One looming question on the investor side is whether TheWaveVR can devise a sustainable monetization model around UGC for visual music experiences, when so many predecessors in this space have failed. For instance, short-form video apps like Vine and Musical.ly have struggled to find a business model even after multimillion-dollar acquisitions by big-tech corporations Twitter and Bytedance, respectively.
But one key advantage that TheWaveVR might have over its predecessors is that its primary user acquisition and engagement channels actually come from outside the music industry. Steam is the world’s largest digital distribution platform for PC gaming, while TheWaveVR maintains its channel for planning user concerts and parties on Discord, a voice and text chat app aimed at gamers.
“I’m not worried about monetization because the communities into which TheWave has tapped — the gaming community and the Steam community — are already really willing to pay for things that they value,” says George. “It’s different from the dynamics on social apps like Vine and Musical.ly, where people largely expect the experience to be free. On the asset and consumable side, there’s strong in-app purchase potential for TheWave, with the number of items people are collecting and using as they explore the spaces. There’s also a lot of interest on the sponsorship side, and we’re even exploring partnering with real-world venues. As for concert ticketing, we’ll cross that bridge when we get there, and the monetization around that will be similar to live concerts in the real world.”
As for artist collaborations, the creative and commercial possibilities also extend far beyond music. Aside from its label partnerships, TheWaveVR is also working with visual artists on VR-based graphic novels and more complex virtual sculptures, suggesting that music is a powerful — but by no means the only — catalyst for communal, mixed-reality art experiences.

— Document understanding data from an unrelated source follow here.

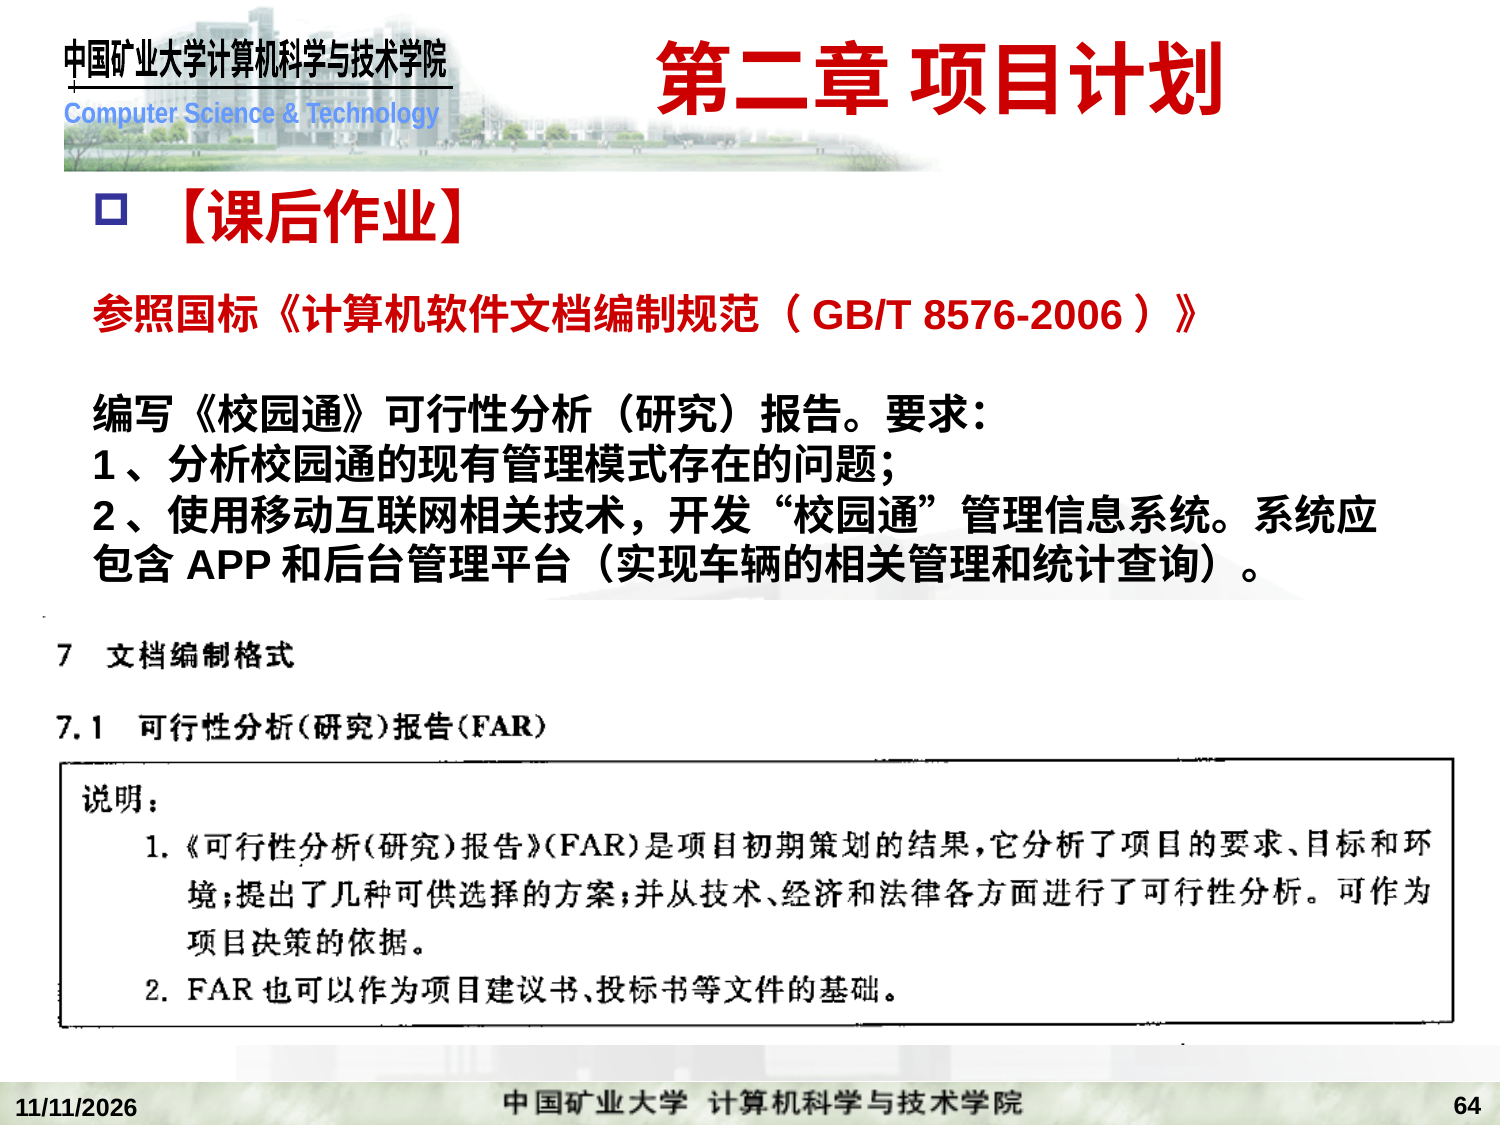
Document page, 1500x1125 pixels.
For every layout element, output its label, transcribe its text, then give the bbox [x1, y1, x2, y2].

list 【课后作业】 [76, 172, 1428, 599]
title 第二章 项目计划 [478, 14, 1402, 141]
picture [1, 600, 1500, 1045]
picture [64, 0, 954, 175]
slide_number 64 [1364, 1082, 1500, 1125]
picture [68, 51, 73, 59]
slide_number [0, 1083, 313, 1125]
picture [0, 1082, 1364, 1125]
text_box 参照国标《计算机软件文档编制规范（GB/T 8576-2006）》 编写《校园通》可行性分析（研究）报告。要求： 1、分析校园通的现有管理模式存在的问题； 2、使用移动互联网相关技术，开发“校园通”管理信息系统。系统应包含APP和后台管理平台（实现车辆的相关管理和统计查询）。 [77, 280, 1428, 599]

“I’m very excited about the early, playful work we’re seeing so far on the art side, and the types of things you can do with people from around the world that are impossible in 2D environments,” says George. “Ultimately, it’s all about human connection. I don’t think we’re aiming to have users just sit around watching music passively. We’re aiming to have the most interactive, magical experience possible in VR.”